Under normal circumstances, people should start to enjoy their life savings about 10 years before the end of their lives. If not, what is the point of saving for retirement? Leaving it too late would mean not benefitting from their savings or leaving too much money unused when they die. Taking them out too early would likely lead to a depletion of the savings, assuming that the life savings are the only source of fund for retirement. In many cases this is not so and many don’t really need to touch their savings when they have too much money or with family support.
Would it therefore be reasonable for people to start to withdraw from the savings at 60? It used to be 55. Or would it be a practical thing for people to stop saving for retirement after 60? Why continue to stress on your finances and stinge on your expenses to live a bit better by not savings after 60? Those who have a lot of money to save, by all means keep saving.
Is it reasonable for the Govt to force the people to continue to save irrespective of their age? Why are people forced to save at 60, 70, 80 or 100 years? Is the Govt being unreasonable? No such things?
For people who are self employed, who needs to renew their licences, they are required by law to contribute to their Medisave Accounts regardless of how old they are. There is no limitation on the age of the person. As long as the person wants to renew his licence, pay up. 100 year old also have to pay if one happens to be self employed.

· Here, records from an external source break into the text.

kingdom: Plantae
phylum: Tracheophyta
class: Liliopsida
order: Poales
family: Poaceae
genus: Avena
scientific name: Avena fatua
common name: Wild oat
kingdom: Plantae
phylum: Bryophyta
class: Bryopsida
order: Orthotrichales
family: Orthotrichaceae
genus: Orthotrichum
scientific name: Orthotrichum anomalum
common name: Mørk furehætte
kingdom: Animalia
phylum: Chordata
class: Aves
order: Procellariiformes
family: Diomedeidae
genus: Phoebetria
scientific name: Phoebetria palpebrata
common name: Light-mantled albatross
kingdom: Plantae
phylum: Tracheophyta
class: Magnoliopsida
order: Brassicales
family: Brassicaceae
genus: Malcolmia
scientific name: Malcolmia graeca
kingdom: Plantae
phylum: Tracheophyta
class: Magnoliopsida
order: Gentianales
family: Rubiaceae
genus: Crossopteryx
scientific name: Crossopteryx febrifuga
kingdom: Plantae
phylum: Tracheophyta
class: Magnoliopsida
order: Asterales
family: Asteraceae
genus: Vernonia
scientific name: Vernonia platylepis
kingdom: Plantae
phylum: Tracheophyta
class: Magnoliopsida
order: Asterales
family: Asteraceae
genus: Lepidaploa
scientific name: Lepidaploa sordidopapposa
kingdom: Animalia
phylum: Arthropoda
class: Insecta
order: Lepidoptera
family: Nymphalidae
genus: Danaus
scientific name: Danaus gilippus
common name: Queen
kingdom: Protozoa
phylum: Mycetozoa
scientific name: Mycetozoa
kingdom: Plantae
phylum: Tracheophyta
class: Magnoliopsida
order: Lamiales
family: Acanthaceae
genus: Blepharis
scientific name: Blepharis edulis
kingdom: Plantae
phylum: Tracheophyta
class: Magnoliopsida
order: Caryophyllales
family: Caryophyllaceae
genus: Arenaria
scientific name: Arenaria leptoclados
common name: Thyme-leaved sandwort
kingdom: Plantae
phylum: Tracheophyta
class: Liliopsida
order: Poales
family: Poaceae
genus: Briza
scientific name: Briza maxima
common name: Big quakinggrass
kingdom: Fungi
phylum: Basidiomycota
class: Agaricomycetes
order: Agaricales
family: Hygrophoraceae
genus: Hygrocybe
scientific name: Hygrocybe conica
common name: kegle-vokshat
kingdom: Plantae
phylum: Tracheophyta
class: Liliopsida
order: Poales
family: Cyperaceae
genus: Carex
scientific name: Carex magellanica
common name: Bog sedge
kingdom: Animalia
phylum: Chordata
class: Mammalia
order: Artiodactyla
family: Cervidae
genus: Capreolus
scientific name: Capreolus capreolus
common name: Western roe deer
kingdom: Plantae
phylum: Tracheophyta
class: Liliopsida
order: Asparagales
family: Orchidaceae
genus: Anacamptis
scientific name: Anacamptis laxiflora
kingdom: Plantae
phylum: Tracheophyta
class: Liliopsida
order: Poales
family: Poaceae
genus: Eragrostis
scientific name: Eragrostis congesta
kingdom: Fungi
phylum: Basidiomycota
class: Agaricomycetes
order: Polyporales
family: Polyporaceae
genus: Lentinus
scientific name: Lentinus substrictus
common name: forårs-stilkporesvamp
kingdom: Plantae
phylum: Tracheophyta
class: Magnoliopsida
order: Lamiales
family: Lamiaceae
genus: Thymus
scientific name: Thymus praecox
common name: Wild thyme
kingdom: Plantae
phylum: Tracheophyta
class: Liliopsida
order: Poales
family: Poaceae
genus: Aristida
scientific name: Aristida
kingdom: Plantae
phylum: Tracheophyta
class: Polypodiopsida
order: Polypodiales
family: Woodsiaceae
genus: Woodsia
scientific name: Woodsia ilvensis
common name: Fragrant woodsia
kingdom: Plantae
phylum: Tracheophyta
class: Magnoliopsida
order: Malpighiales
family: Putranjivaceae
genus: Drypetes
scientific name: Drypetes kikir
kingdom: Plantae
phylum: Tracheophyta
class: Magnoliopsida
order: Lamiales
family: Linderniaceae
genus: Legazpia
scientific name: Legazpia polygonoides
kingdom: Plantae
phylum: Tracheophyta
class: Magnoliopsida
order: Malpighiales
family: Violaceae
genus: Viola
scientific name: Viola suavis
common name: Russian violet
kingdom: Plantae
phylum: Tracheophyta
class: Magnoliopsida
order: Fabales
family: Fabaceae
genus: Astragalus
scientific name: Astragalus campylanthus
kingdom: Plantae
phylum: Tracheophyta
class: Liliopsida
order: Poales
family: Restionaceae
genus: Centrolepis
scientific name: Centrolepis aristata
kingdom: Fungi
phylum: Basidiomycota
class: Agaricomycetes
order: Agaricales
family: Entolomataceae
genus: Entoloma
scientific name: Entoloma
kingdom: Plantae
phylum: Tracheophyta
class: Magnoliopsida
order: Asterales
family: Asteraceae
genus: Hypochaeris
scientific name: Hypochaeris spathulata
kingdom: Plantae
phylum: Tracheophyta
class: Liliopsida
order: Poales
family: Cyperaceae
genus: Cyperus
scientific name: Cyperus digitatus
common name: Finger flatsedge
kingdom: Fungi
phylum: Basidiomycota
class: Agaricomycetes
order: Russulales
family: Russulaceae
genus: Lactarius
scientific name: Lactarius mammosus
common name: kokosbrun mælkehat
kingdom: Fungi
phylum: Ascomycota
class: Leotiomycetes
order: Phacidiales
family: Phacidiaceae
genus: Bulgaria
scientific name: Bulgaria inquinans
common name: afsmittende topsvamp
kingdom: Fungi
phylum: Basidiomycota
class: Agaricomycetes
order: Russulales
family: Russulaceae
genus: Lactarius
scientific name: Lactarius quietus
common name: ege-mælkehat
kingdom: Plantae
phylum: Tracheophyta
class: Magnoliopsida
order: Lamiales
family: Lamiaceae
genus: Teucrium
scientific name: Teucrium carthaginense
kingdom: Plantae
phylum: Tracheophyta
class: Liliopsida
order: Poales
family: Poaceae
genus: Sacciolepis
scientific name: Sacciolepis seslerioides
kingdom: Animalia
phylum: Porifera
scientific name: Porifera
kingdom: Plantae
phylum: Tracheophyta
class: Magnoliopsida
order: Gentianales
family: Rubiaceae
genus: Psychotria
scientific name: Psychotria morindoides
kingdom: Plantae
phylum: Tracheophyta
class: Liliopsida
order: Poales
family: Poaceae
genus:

Why? The Govt said so.
And in the case of people selling their properties that they bought using their CPF savings, regardless of age, they must repay what they took from their CPF savings plus interests. So, if one is 80 and decided to sell his property, if he borrowed $300k from his CPF, he needs to repay this plus the interest, assuming 2.5% for 30 years, or 75% of the loan. The total sum to be put back into his CPF could be $525k. Why would an 80 year old person need to have $525k in his CPF account? It could be a bigger sum, and at an older age.
Why is this happening? No one bothers to think through it? No one bothers to amend thes irregularities? Or the Govt really wants this to be the case?